## Page text
I am getting errors while trying to return an array in C++

First of all, the errors are pretty self explanatory.

invalid conversion from int* to int

Your function is declared in such a way it is expected to return an int. Not an array of ints, just an int. Furthermore, you cannot return an array from a function. You can, however, return a pointer to the first element, which in your case is unnecessary.

Guessing that you want your function to simply set values in an array, you can achieve that by declaring the function as void returning:

void power(int x[5])
{
    x[0]=12;
    x[1]=23;
    x[2]=234;
    x[3]=344;
    x[4]=232;
}

x was not declared in this scope

Well, given your main:

int main()
{
    int action[5]={1,2,3,,4,5};
    std::cout<<x[0]<<std::endl;
    //         ^
    ...

## Data extract
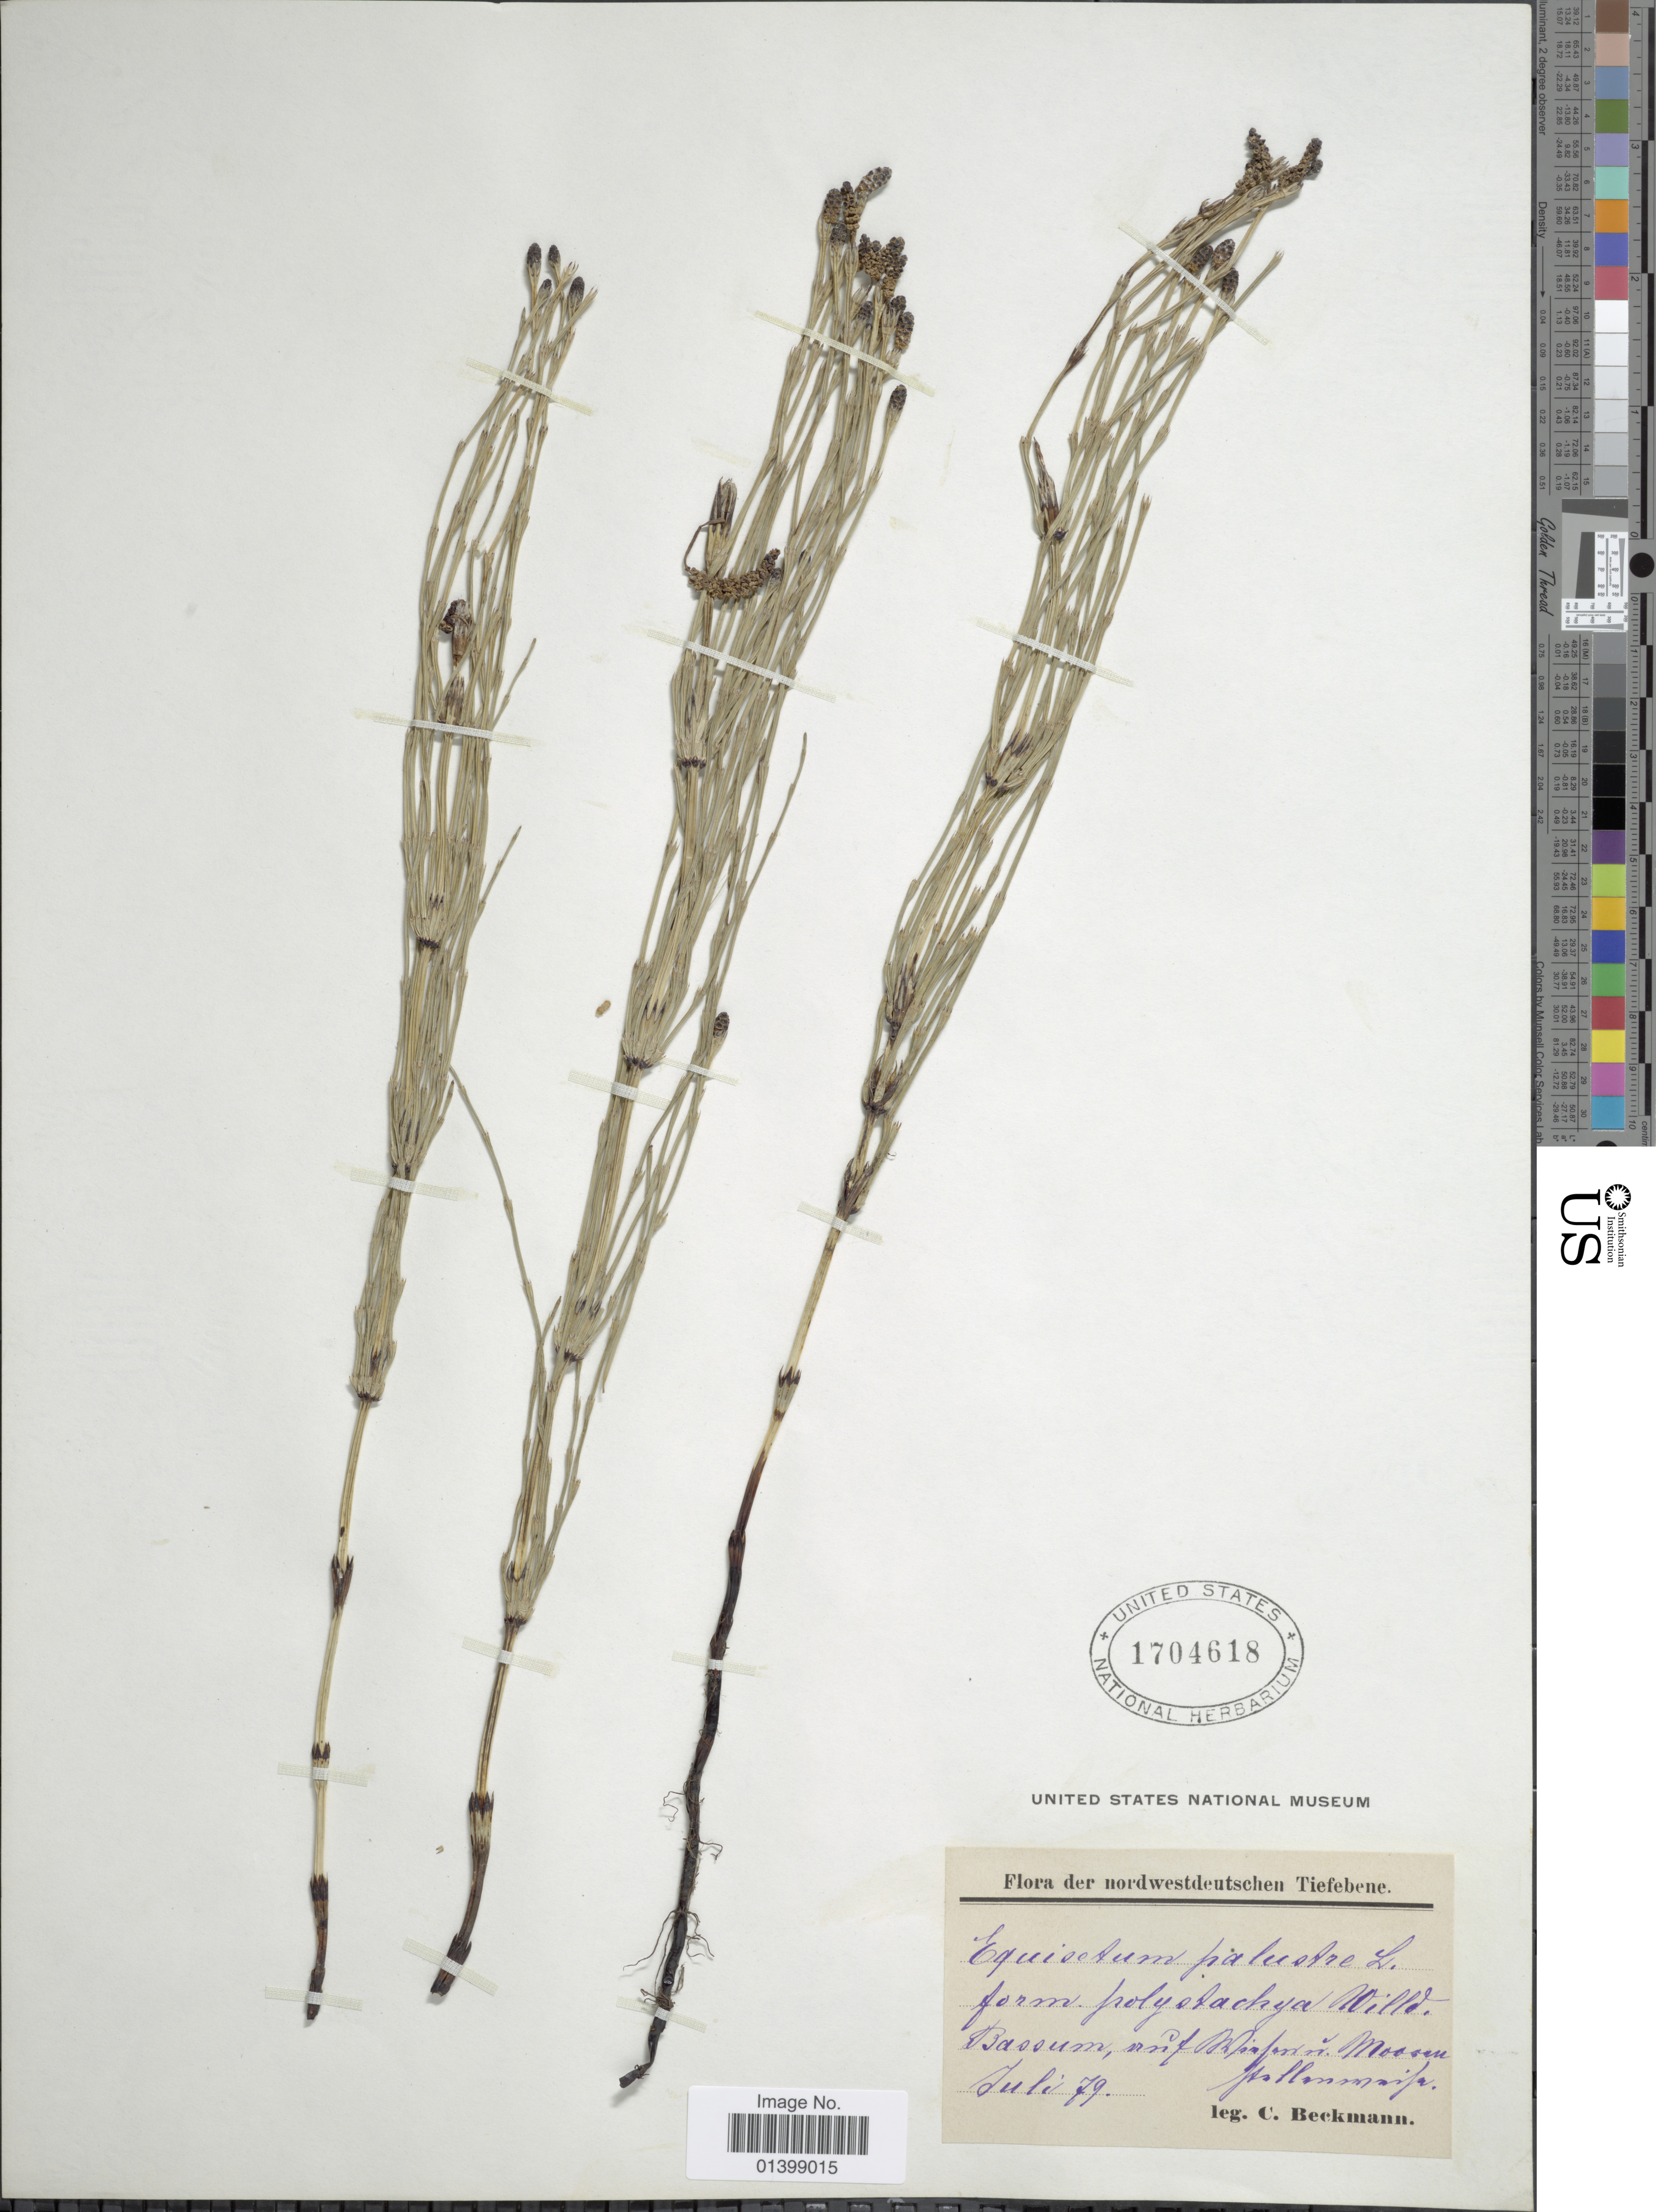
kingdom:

## Challenge
Please type out the C++ array text above word for word, from "First of all, the" up to and including "void power(int x[5])".

## Answer to the task
First of all, the errors are pretty self explanatory.

invalid conversion from int* to int

Your function is declared in such a way it is expected to return an int. Not an array of ints, just an int. Furthermore, you cannot return an array from a function. You can, however, return a pointer to the first element, which in your case is unnecessary.

Guessing that you want your function to simply set values in an array, you can achieve that by declaring the function as void returning:

void power(int x[5])